**Your objective:**
Among the entries below, which lines run from the line with "pinky mcp: (65, 96)" through the line with "ring tip: (154, 213)"? Retype those, both ends included, exactly and without pictures.

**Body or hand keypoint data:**
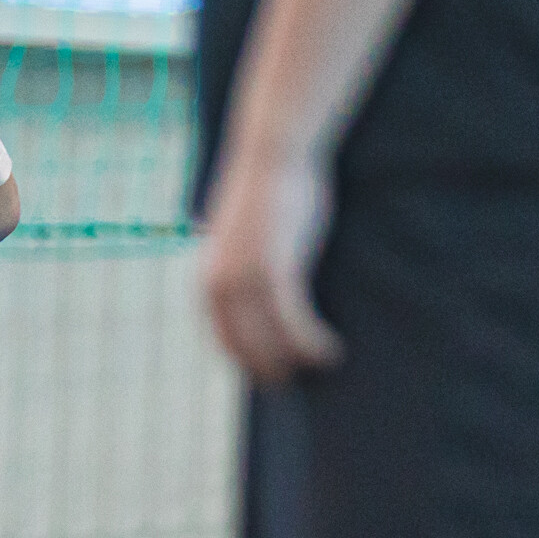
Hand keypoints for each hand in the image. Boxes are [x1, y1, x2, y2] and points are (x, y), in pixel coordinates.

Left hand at [198, 144, 344, 385]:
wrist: (273, 157)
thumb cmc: (265, 192)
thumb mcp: (243, 235)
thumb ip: (240, 262)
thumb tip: (250, 282)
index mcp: (208, 277)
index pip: (222, 336)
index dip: (246, 360)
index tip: (267, 373)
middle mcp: (219, 284)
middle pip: (245, 346)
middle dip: (270, 369)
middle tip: (295, 380)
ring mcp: (246, 279)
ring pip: (271, 341)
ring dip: (297, 360)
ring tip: (322, 365)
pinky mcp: (276, 271)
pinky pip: (294, 323)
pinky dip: (311, 342)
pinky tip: (330, 350)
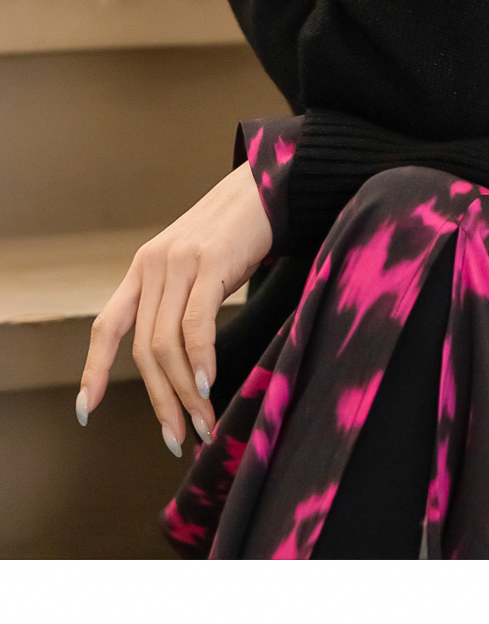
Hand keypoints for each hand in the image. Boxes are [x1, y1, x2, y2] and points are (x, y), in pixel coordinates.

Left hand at [76, 163, 272, 454]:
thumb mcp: (195, 264)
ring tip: (204, 422)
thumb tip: (179, 362)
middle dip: (160, 401)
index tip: (86, 410)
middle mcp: (153, 265)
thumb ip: (179, 300)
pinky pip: (196, 323)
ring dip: (185, 392)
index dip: (94, 369)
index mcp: (144, 268)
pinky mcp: (211, 262)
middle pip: (145, 349)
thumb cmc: (236, 232)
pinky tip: (207, 384)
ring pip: (168, 343)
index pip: (108, 325)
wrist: (267, 186)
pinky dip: (199, 359)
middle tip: (177, 438)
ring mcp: (180, 263)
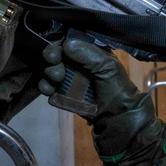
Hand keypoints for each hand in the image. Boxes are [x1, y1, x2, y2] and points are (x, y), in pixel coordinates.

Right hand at [41, 38, 158, 160]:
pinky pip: (49, 87)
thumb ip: (87, 54)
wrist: (119, 124)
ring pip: (50, 70)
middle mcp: (81, 65)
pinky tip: (49, 90)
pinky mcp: (65, 96)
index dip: (59, 44)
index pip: (70, 42)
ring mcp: (72, 81)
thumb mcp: (107, 68)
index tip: (55, 52)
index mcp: (93, 53)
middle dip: (52, 59)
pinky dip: (45, 87)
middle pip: (57, 55)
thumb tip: (65, 44)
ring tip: (55, 79)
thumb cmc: (118, 92)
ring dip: (48, 73)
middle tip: (55, 66)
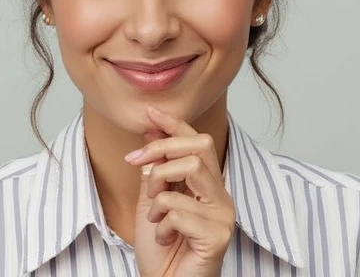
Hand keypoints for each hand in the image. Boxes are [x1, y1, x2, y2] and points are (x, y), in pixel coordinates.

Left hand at [126, 105, 235, 276]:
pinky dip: (161, 223)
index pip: (196, 141)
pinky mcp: (219, 234)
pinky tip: (164, 237)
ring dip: (159, 188)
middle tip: (136, 162)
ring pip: (191, 169)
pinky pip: (180, 209)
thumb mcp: (150, 200)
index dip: (174, 123)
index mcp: (206, 184)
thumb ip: (154, 167)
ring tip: (154, 213)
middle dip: (162, 149)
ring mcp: (223, 214)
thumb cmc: (160, 247)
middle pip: (199, 146)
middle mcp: (220, 195)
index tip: (150, 112)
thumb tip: (151, 130)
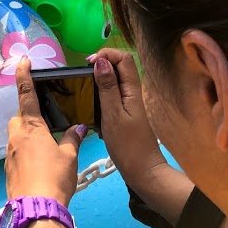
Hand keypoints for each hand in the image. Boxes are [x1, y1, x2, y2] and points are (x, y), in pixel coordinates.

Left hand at [6, 57, 85, 205]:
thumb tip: (79, 128)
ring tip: (45, 147)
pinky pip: (16, 152)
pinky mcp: (8, 168)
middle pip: (19, 116)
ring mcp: (10, 152)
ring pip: (17, 135)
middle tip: (45, 124)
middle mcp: (17, 135)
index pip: (26, 93)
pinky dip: (25, 152)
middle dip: (29, 116)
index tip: (22, 60)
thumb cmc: (53, 178)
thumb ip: (72, 139)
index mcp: (32, 126)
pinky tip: (38, 164)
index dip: (24, 75)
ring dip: (27, 135)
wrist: (35, 208)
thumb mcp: (69, 157)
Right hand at [93, 49, 166, 186]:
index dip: (106, 54)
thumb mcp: (113, 115)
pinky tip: (92, 104)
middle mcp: (133, 92)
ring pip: (116, 79)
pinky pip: (114, 93)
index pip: (123, 58)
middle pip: (120, 66)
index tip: (88, 65)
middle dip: (101, 64)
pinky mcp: (126, 112)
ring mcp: (130, 102)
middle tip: (84, 76)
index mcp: (133, 90)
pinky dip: (102, 93)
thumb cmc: (127, 145)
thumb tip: (100, 61)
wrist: (143, 172)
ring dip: (100, 79)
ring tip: (85, 89)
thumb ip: (107, 87)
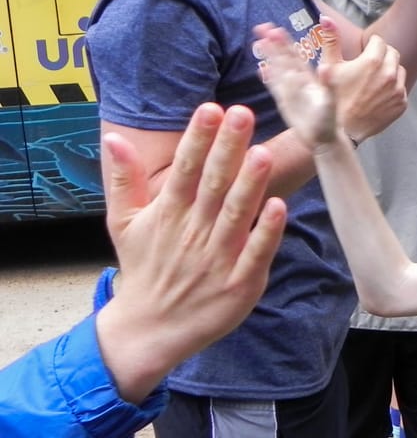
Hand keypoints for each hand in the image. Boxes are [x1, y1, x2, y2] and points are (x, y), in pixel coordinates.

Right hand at [97, 103, 285, 402]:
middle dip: (228, 149)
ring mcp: (218, 258)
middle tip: (243, 113)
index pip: (185, 169)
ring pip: (236, 215)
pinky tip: (280, 207)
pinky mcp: (240, 283)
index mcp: (169, 214)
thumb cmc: (144, 268)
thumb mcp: (123, 224)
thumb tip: (114, 137)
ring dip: (250, 185)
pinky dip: (267, 232)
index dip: (198, 139)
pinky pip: (256, 254)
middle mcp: (193, 232)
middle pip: (213, 184)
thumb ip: (123, 180)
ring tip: (262, 154)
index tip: (211, 109)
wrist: (150, 328)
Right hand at [253, 22, 338, 149]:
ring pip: (277, 69)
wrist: (324, 138)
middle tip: (261, 27)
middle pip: (283, 58)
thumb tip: (325, 68)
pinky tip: (261, 71)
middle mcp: (298, 81)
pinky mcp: (285, 102)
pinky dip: (268, 79)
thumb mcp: (330, 102)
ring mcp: (290, 91)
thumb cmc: (330, 120)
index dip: (284, 42)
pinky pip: (275, 87)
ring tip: (258, 42)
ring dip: (269, 56)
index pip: (294, 55)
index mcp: (309, 78)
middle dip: (273, 43)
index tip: (274, 28)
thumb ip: (328, 85)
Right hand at [316, 18, 406, 141]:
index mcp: (372, 61)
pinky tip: (377, 93)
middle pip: (392, 53)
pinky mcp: (401, 104)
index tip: (363, 52)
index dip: (369, 45)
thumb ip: (331, 40)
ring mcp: (398, 90)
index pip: (379, 41)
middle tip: (368, 64)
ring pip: (399, 70)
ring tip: (373, 79)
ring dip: (389, 70)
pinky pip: (401, 88)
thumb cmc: (333, 98)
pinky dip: (393, 88)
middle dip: (381, 55)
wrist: (343, 130)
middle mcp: (389, 74)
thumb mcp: (328, 67)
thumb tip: (327, 19)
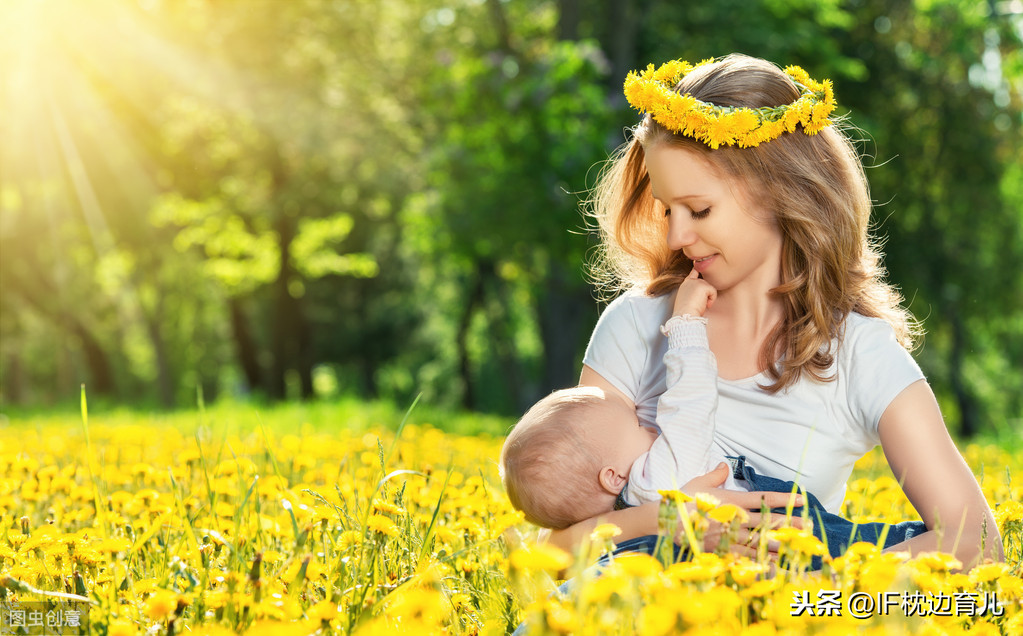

**Your response:**
pinky mcp: (65, 96)
index dip: (59, 44)
index pip: (70, 42)
ring mcp: (72, 81)
thumb mcp: (107, 68)
index tip: (55, 52)
index mcp: (93, 53)
middle dip: (52, 59)
pinky dip: (45, 87)
middle pip: (57, 55)
thumb tip: (65, 44)
ring tip: (55, 79)
thumb cmc: (118, 92)
ring dip: (48, 73)
middle tip: (55, 66)
Hand keypoints for each hand in the image. Boxes are [x1, y1, x2, y2] and points are (x, y), in pixel coordinates.

Left hand at [126, 105, 235, 276]:
pinky dip: (161, 223)
index pip: (196, 141)
pinky mcp: (219, 234)
pinky tip: (164, 237)
ring dip: (159, 188)
middle tip: (136, 162)
ring pip: (191, 169)
pinky pip: (180, 209)
thumb mcp: (150, 200)
index dip: (174, 123)
index mcp: (206, 184)
thumb ip: (154, 167)
ring tip: (154, 213)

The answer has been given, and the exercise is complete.